… Hopefully, this time around, taking photos of strangers will get me an HD rather than a criminal charge. Moving on.
This weeks task wasn’t super difficult but, second only to going to a cinema, was probably the most awkward. Lucky for me, I managed to capture not only the quintessential uni study environment, but the study of my BCM240 peers. With our camaraderie and shared experience of photographing strangers, requesting a photo of these two subjects with their devices went down pretty well. I asked, they allowed. Indeed, they had done the same only recently for the same task. Does this count as cheating? I’mma say no.
To be fully official, I followed my own pretty standard operating procedure for photographing strangers. I approached the two and addressed them at the same time. I asked if I could take the photo, then I explained why I wanted to. Finally, I explained what the photo would be used for and how it would be published. Luckily, none of these necessitated any significant trial or unnecessary difficulty for the subjects, either in the capturing of the image or it’s propagation. I’m sure they would have had a few more qualms if I was planning to put it on a billboard, but with a promise to only publish the image on my blog, the subjects completely consented.
I have taken photos of strangers before, and my process for doing so is generally similar to that above. It’s basic, but it’s effective. As long as I’m honest, relatively blunt but not aggressive, then consent is almost always given. That said, I’m not sure how easy it would be to get consent if I represented a larger media organisation that, through a larger media presence, posed a greater chance of large scale propagation of the image. For example, perhaps they would have been less cooperative had I represented a major new network and I was looking for stock imagery of students for weekly bulletins.
Interestingly, almost everyone that I’ve spoken to about gaining consent for photographs has a very similar process. This is interesting because, at least in Australia and NSW, there is very little legal need to. Providing that the photograph is taken in a public area and does not divulge any personal information or cause any undue defamation (Arts Law Centre of Australia 2016, p.2), media entities have almost free reign of those presented in public.

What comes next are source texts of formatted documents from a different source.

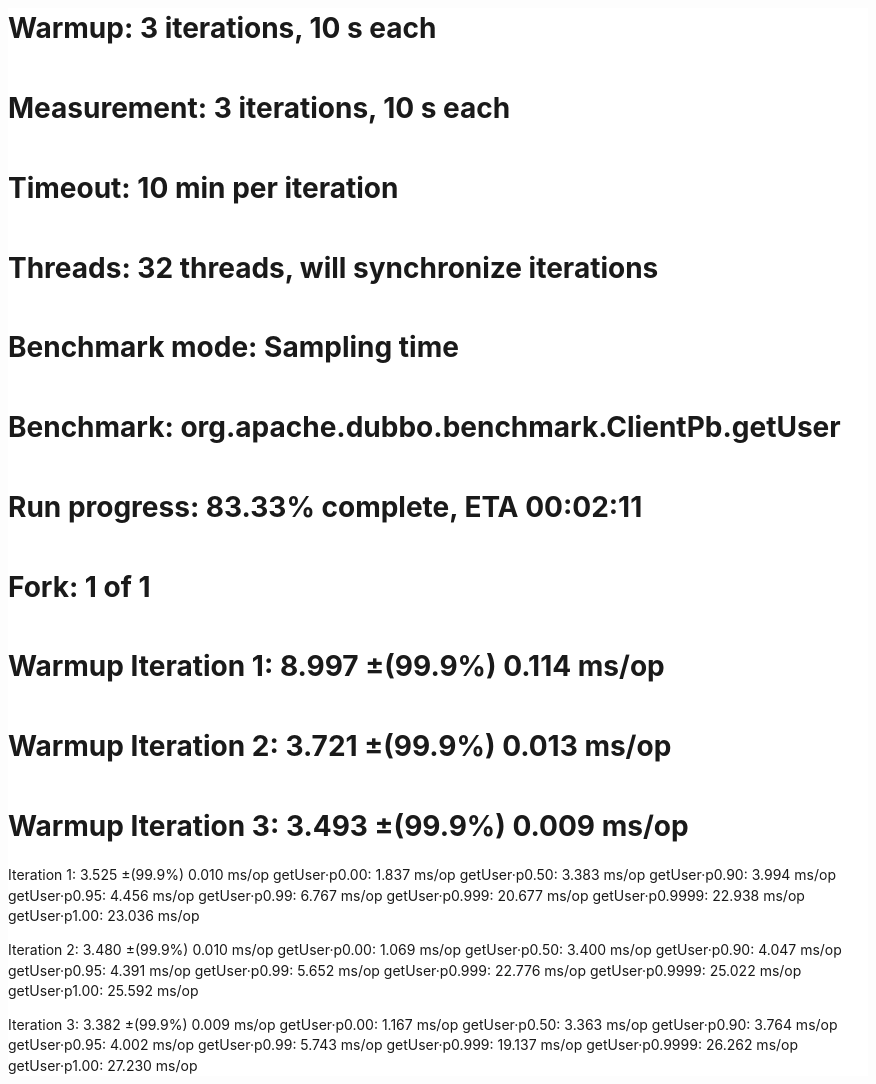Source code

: # Warmup: 3 iterations, 10 s each
# Measurement: 3 iterations, 10 s each
# Timeout: 10 min per iteration
# Threads: 32 threads, will synchronize iterations
# Benchmark mode: Sampling time
# Benchmark: org.apache.dubbo.benchmark.ClientPb.getUser

# Run progress: 83.33% complete, ETA 00:02:11
# Fork: 1 of 1
# Warmup Iteration   1: 8.997 ±(99.9%) 0.114 ms/op
# Warmup Iteration   2: 3.721 ±(99.9%) 0.013 ms/op
# Warmup Iteration   3: 3.493 ±(99.9%) 0.009 ms/op
Iteration   1: 3.525 ±(99.9%) 0.010 ms/op
                 getUser·p0.00:   1.837 ms/op
                 getUser·p0.50:   3.383 ms/op
                 getUser·p0.90:   3.994 ms/op
                 getUser·p0.95:   4.456 ms/op
                 getUser·p0.99:   6.767 ms/op
                 getUser·p0.999:  20.677 ms/op
                 getUser·p0.9999: 22.938 ms/op
                 getUser·p1.00:   23.036 ms/op

Iteration   2: 3.480 ±(99.9%) 0.010 ms/op
                 getUser·p0.00:   1.069 ms/op
                 getUser·p0.50:   3.400 ms/op
                 getUser·p0.90:   4.047 ms/op
                 getUser·p0.95:   4.391 ms/op
                 getUser·p0.99:   5.652 ms/op
                 getUser·p0.999:  22.776 ms/op
                 getUser·p0.9999: 25.022 ms/op
                 getUser·p1.00:   25.592 ms/op

Iteration   3: 3.382 ±(99.9%) 0.009 ms/op
                 getUser·p0.00:   1.167 ms/op
                 getUser·p0.50:   3.363 ms/op
                 getUser·p0.90:   3.764 ms/op
                 getUser·p0.95:   4.002 ms/op
                 getUser·p0.99:   5.743 ms/op
                 getUser·p0.999:  19.137 ms/op
                 getUser·p0.9999: 26.262 ms/op
                 getUser·p1.00:   27.230 ms/op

Now, where this gets difficult is when a photo is taken on private property, wherein the property owner has the right to declare at their whim photography policy. For example, the Uni has an interesting policy page for photography in the library. Among other things, the policy stipulates that for any and all commercial photography or film, the producers must have written consent from both the university and anyone filmed before that footage or image is used. Moreover, the University reserves the right to withdraw consent at any time (University of Wollongong 2013, n.p). This, as you can imagine, can make it a little difficult to stay within the lines of policy, common law and, above all, general politeness and civility.
Onto the other matter for the week, screens in public. I asked my subjects if I could get a photo of what was on their phones but they seemed understandably reluctant and turned me down. I would argue that, at least for the majority of students and people who were brought up in the screen age, we keep our online personas close to our chest. Beyond the relatively well regulated and presented facebook page or twitter, we protect our DMs and text chats. The social implications of this aren’t lost on me. The obvious one being that as well as the public digital presence, there is the private. Just because we present a large majority of ourselves online with relative transparency, there is just as much background politics and bitching as there has always been and, of course, we’re protective of this. Most interestingly (but this is just anecdotal ramblings by this stage), we are more protective of our data for the small scale, or micro implications of this. Ask anyone who they’re more worried about reading their texts, their best friends or Snowden and the Australia Signals Directorate, and I’d bet nine out of ten of them are more worried about the friends.